Interval en hardlopen, ook wel intervaltraining genoemd, betekent dat je snel hardlopen afwisselt met langzaam hardlopen. Door interval en hardlopen als training toe te passen kun je jouw snelheid verhogen. Een training met intervallen is pittig en belastend voor je lichaam. Het is daarom niet een geschikte training voor beginners.

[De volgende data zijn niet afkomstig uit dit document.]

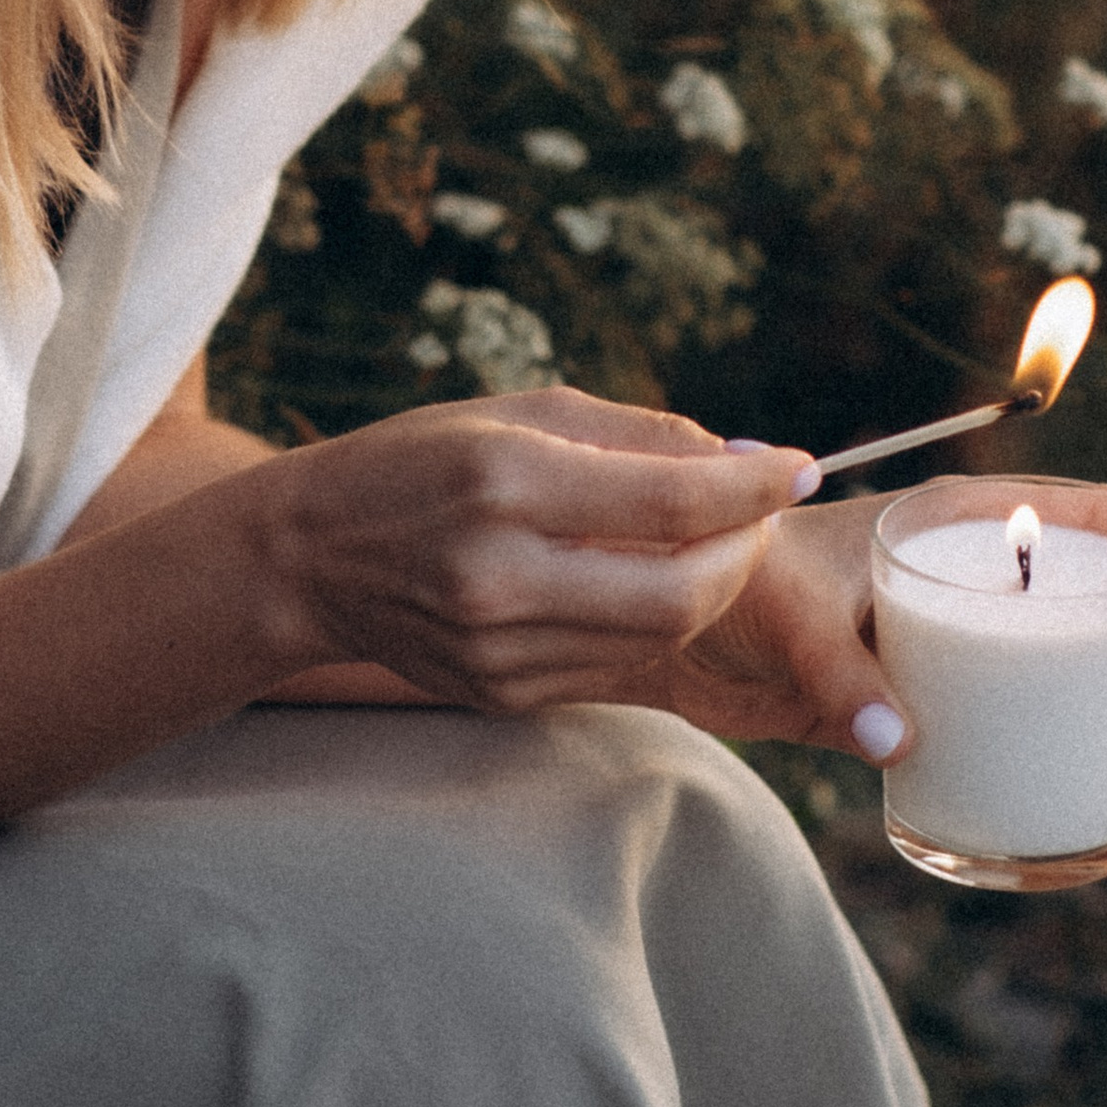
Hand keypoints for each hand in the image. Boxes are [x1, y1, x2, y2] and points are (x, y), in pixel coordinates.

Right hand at [260, 390, 816, 713]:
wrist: (308, 557)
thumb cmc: (420, 462)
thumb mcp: (519, 413)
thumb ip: (637, 435)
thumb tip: (748, 462)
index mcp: (506, 485)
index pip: (673, 497)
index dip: (754, 487)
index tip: (798, 469)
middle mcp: (501, 575)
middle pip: (682, 591)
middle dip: (744, 554)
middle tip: (756, 518)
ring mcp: (498, 649)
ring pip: (657, 637)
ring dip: (707, 590)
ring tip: (707, 544)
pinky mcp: (501, 692)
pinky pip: (613, 663)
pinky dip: (649, 623)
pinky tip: (640, 583)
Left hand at [629, 488, 1106, 769]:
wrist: (653, 631)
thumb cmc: (725, 587)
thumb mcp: (789, 616)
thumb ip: (844, 677)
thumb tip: (903, 746)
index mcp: (933, 527)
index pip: (1058, 512)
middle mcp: (943, 581)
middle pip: (1069, 597)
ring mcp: (925, 644)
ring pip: (1037, 666)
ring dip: (1104, 697)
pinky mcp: (896, 701)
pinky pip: (985, 721)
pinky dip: (1035, 744)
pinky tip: (1075, 776)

Hoe ziet een intervaltraining eruit?
Je begint een intervaltraining met een warming-up. Begin bijvoorbeeld met het losmaken van je gewrichten en vervolgens opwarmen van je lichaam door rustig in te lopen. Je maakt je spieren warm zodat die de extra inspanning die je gaat leveren tijdens de intervaltraining goed aan kunnen. Hierna start je met de interval. De hoeveelheid, afstand of tijd, is afhankelijk van jouw hardloopschema.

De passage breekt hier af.